At least two livestock trailers have been vandalised in Wagga Wagga and Goulburn recently, with an underground international activist group allegedly responsible for the attacks.
One of the victims is known by Deniliquin livestock carrier Brad McCallum, from McCallum Livestock Transport, who described the acts as “devastating.”
“It’s like visiting a tradesperson on the job and taking all their tools,” Mr McCallum said.
“Why take their livelihoods?”
In terms of impact, in his experience, Mr McCallum said the damage would be expensive.
“It would have cost them tens of thousands of dollars at least.
“Every day there’s $3000 to pay without including $2000 worth of insurance and then the amount to be spent on repairs.

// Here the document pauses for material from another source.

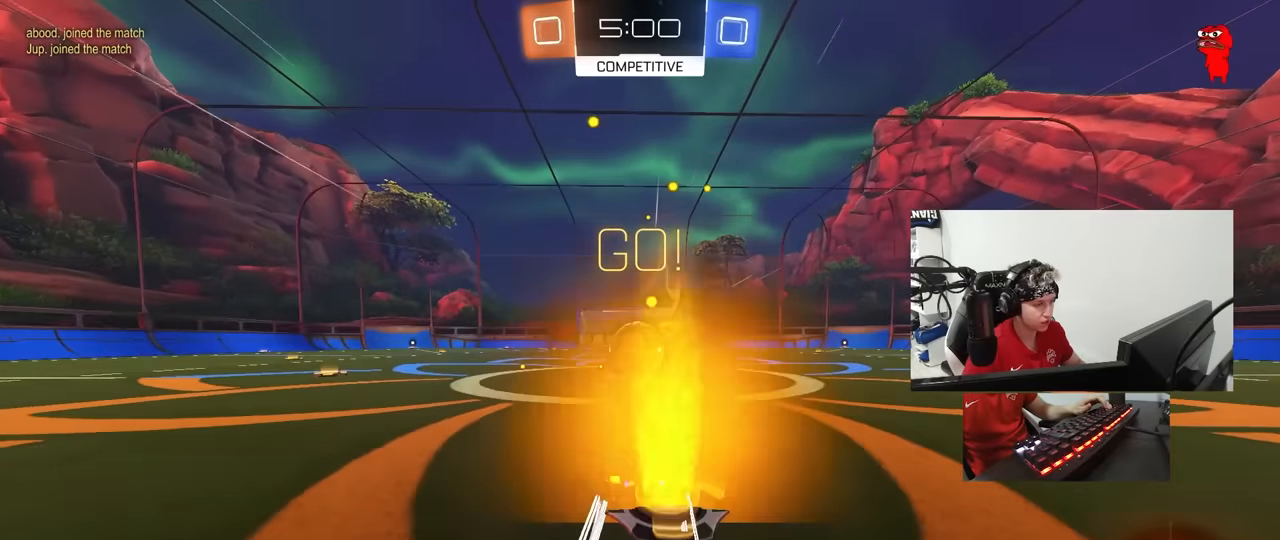
{"keys": ["a", "shift", "w"], "mouse": ["right"], "mouse_move": "left", "events": [[50, "d", "down"], [50, "mouse_right", "down"], [100, "mouse_right", "up"], [133, "d", "up"], [283, "w", "down"], [317, "a", "down"], [317, "shift", "down"], [367, "mouse_right", "down"]]}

“Then missing out on work is $5000 a day out of pocket.”
“He (the targeted carrier) could have easily lost $10,000 to $15,000 of work, which is his livelihood.”
Mr McCallum said he would like to see any perpetrators caught and punished.
He also questioned their reasoning for the attacks.
“The worst thing is the activists are uneducated about who they’re impacting. He’s just a carrier.
“They (activists) are happy criticising other people’s way of life, but if the activists and people from PETA wanted to stop meat production and the meat industry overnight, what would happen to the country?”
“The whole country would shut down, and we’d be starved in two weeks.”
“It affects everyone in the community. The country runs on the farming and transport industries.”
Mr McCallum also said the attacks deeply affect the local livestock carrier industry.
“People are unaware of how hard this is, financially and mentally, when the work is already hard enough as it is.
“The bloke it happened to is only in his mid-twenties, and he just started his own small business, and he’s got a family and mouths to feed.
“I don’t understand why they have to take it out on carriers.
“If people want to be vegetarian, that’s fine, but if they want to protest, there are better ways.”
NSW Farmers board member Alan Brown said the crimes were a scourge on Australian agriculture and those responsible must be brought to justice immediately.
“This is disgraceful behaviour, and it’s clear these activists have no respect for the law,” Mr Brown said.
“We strongly condemn these acts, and we will support any farmer who has been impacted by this senselessness.
“If these activists had any backbone, they would come and talk to us, so we could tell them how we safely and ethically produce livestock here in Australia. But instead they seem hell-bent on causing crime, chaos and fear, rather than finding the facts.”
In the wake of the attacks, Mr Brown called on all levels of government to take immediate action to protect farmers from increasingly dangerous activist tactics.
“This behaviour is extreme, illegal and must be stopped in its tracks before anyone ‒ or any animals ‒ get hurt,” Mr Brown said.
“These activist groups don’t know the first thing about animals or farming, and their activities pose a huge risk to everyone in the agricultural industry.
“Our governments have a duty to protect their people – so it’s critical they do everything in their power to ensure attacks like this never happen again.”
The NSW Farmers Association supports the NSW Police Rural Crime Prevention Team in working with rural communities to solve and prevent crime. Information about crimes can be reported to CrimeStoppers on 1800 333 000.